## TAREFAS PROPOSTAS
• A. No texto sobre sistema imunológico e silenciamento gênico, que nome recebem as proteínas dos vírus que desligam o silenciamento?
• B. Prossiga o texto sobre sistema imunológico e silenciamento gênico a partir da última frase apresentada.

## TEXTO FORNECIDO
Sistema imunológico e silenciamento gênico: diferenças

Apesar de semelhantes em alguns pontos, os mecanismos de defesa do sistema imunológico e do silenciamento gênico são bastante diferentes, conforme explica a professora. Segundo ela, as vacinas, que utilizam o primeiro, funcionam a partir da produção de anticorpos. “Esses anticorpos então fazem com que a pessoa se livre do invasor, tendo sintomas da virose até que o organismo tenha uma quantidade de anticorpos suficiente para interromper a replicação viral”, explica.

Já no silenciamento gênico, o processo funciona como uma defesa anti-viral, mas não é um sistema de vacina, pois não tem relação com o sistema imunológico e na produção de anticorpo. “É um sistema que funciona diretamente destruindo RNAs mensageiros, que correspondem a invasores, normalmente”, complementa Maité. “Entrei nesse projeto por causa dos experimentos com a transgenia, mas depois foi visto que o processo ocorre naturalmente e os vírus, inclusive, têm proteínas que desligam isso — as supressoras de silenciamento”, relata a pesquisadora.

— Os mamíferos apresentam, sim, esse sistema. Contudo, ele é apenas mais um dos sistemas anti-virais e não se expressa com tanta relevância quanto o sistema imunológico. — esclarece a professora. Contudo, há algum tempo, descobriu-se que esse sistema era ativado também em células humanas, o que gerou esperanças na comunidade científica de uma nova arma anti-viral.

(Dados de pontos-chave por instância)
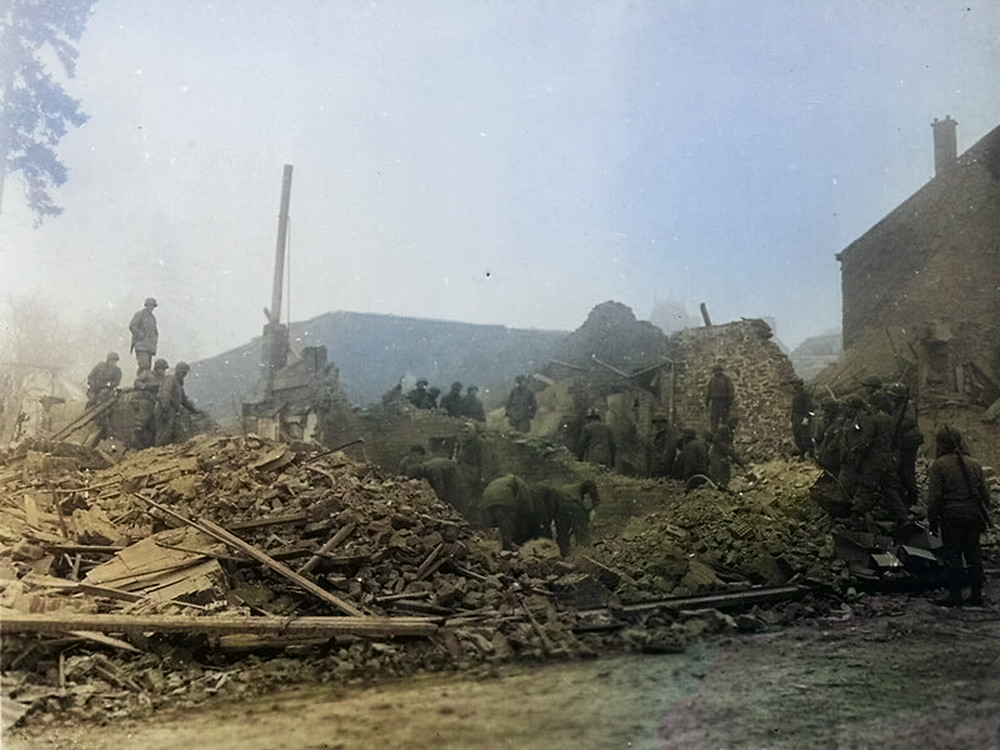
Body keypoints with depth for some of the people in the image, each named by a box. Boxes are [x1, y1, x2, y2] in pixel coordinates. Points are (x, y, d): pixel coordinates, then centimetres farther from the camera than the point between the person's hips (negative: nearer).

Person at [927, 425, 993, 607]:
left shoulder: (938, 466, -8)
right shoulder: (974, 464, 9)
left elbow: (934, 497, -10)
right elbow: (985, 494, 13)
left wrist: (932, 520, -3)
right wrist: (984, 518, 20)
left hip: (951, 518, -5)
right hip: (974, 517, 5)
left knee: (953, 557, 1)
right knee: (974, 555, 11)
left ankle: (955, 596, 4)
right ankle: (976, 595, 15)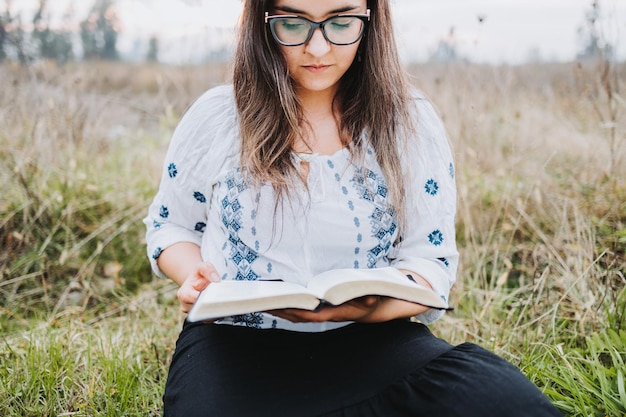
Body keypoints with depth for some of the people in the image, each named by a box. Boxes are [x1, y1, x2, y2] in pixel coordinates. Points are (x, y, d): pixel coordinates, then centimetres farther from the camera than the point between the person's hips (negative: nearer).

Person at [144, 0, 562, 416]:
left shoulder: (412, 124, 2)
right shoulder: (214, 117, 3)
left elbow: (430, 261, 3)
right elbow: (170, 227, 16)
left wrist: (367, 306, -20)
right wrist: (195, 276, -9)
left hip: (369, 339, 1)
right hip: (238, 342, 0)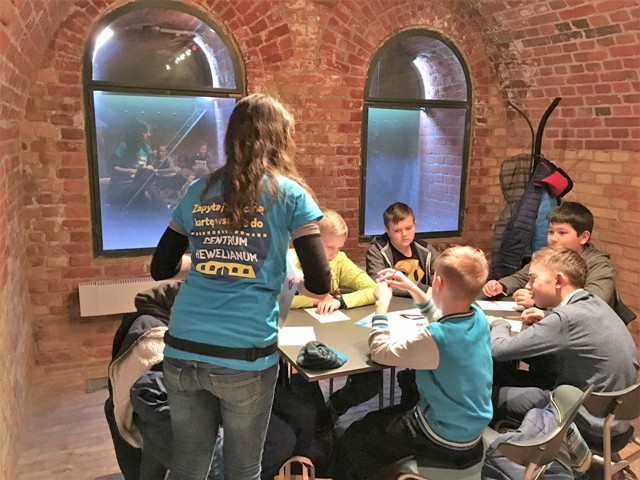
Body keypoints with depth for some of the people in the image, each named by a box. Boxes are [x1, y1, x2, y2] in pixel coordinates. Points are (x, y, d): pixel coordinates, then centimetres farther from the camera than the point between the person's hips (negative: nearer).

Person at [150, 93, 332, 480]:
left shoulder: (199, 191, 8)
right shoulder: (289, 193, -2)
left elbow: (161, 268, 15)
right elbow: (320, 285, -5)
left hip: (183, 351, 4)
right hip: (245, 355, -3)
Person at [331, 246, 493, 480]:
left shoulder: (434, 338, -34)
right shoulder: (479, 317, -10)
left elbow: (380, 351, -20)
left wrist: (382, 303, -9)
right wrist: (412, 288, 4)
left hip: (444, 441, -8)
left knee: (351, 441, 7)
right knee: (375, 420, 28)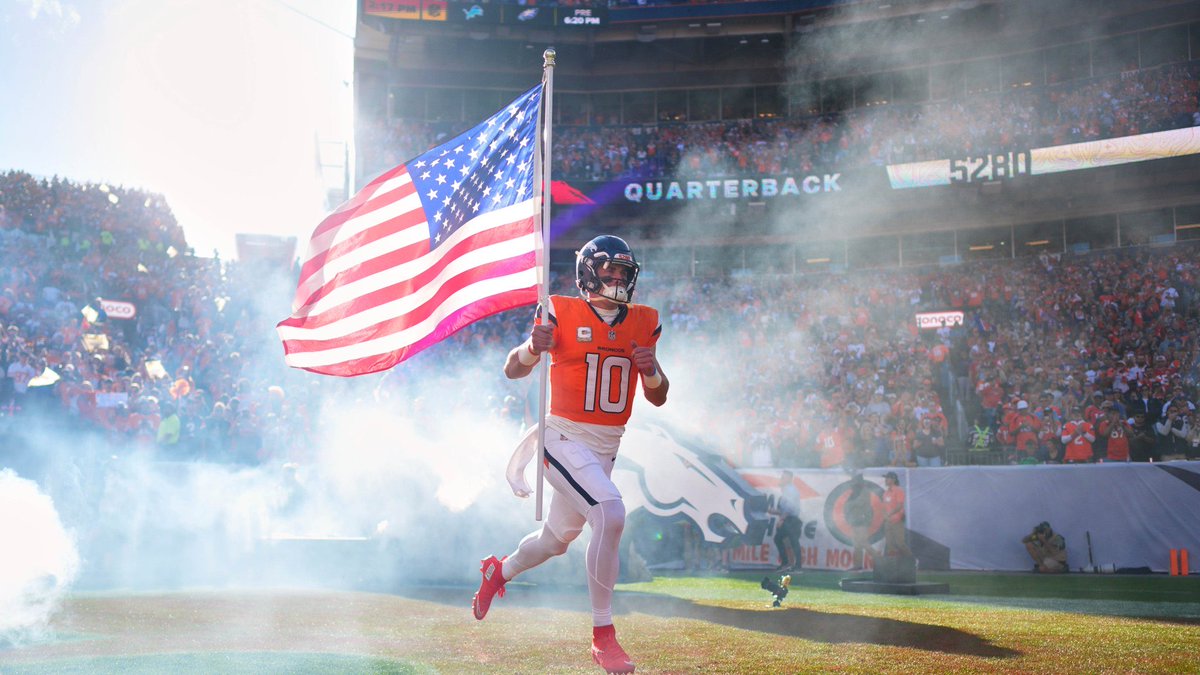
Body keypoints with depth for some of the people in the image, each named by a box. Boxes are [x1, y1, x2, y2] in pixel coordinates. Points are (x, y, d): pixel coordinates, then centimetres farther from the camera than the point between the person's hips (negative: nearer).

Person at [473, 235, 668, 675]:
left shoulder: (642, 323, 7)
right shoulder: (562, 313, -7)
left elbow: (658, 398, 10)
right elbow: (513, 371, -5)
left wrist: (651, 370, -12)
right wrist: (533, 347, -26)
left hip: (606, 448, 6)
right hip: (564, 438, -6)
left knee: (558, 539, 18)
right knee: (610, 515, -27)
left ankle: (500, 571, 51)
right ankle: (603, 635, -17)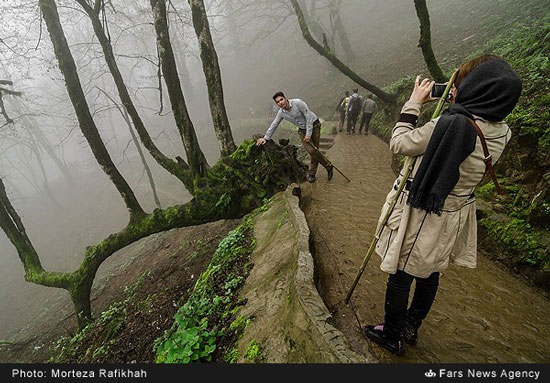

## RESPOSTAS DAS TAREFAS
• A. Supressoras de silenciamento.

• B.
HIV e silenciamento gênico

Uma dessas especulações é em torno do vírus causador da AIDS – o HIV. Uma pesquisa de Kuan-Teh Jeang, M.D, Ph.D., do Instituto Nacional de Alergia e Doenças Infecciosas (NIAID), parte do National Institutes of Health, colocou em pauta a possibilidade de se silenciar uma parte da estrutura do HIV. Para Maité, isso é viável, in vitro. “Em culturas de células humanas, foi visto que o RNAi funciona contra vírus HIV, para o vírus da dengue, rota vírus, entre outros”, conta. Ela lembra, também, que, desde 2002, vários vírus foram usados e viu-se que dentro dessas culturas de células o sistema de silenciamento funciona muito bem.

Algumas particularidades da possível técnica aumentam ainda mais o otimismo. Se o objetivo é, por exemplo, impedir que o vírus se replique nas células hospedeiras, basta introduzir uma seqüência pequena de RNA dupla fita (estrutura que desencadeia o processo) de alguma parte do genoma do vírus. Portanto, uma seqüência de 25 nucleotídeos poderia interromper a replicação de um vírus com um genoma de cerca de 200.000 pares de bases.

— Na época, esses dados geraram, de fato, um grande otimismo, em termos de poder usar o sistema como uma estratégia anti-viral. — conta a professora. Segundo ela, enquanto, em plantas, a resposta de silenciamento se espalha por todo o organismo, nos humanos o processo é diferente. “Em animais, existe a necessidade de se colocar sempre um indutor para aquela resposta. O silenciamento não tem esse espalhamento sistêmico. Ele funciona nas células, mas está sempre precisando receber o ativado”, explica.

Segundo a professora, essa diferença de comportamento entre vegetais e animais pode ter motivos evolutivos. “Já se sabe que as plantas possuem quatro enzimas básicas envolvidas nesse sistema. Especula-se que, por esse ser o principal mecanismo de defesa anti-viral dos vegetais, por motivos evolutivos, as plantas conseguiram desenvolver um sistema mais eficaz”, explica Maité.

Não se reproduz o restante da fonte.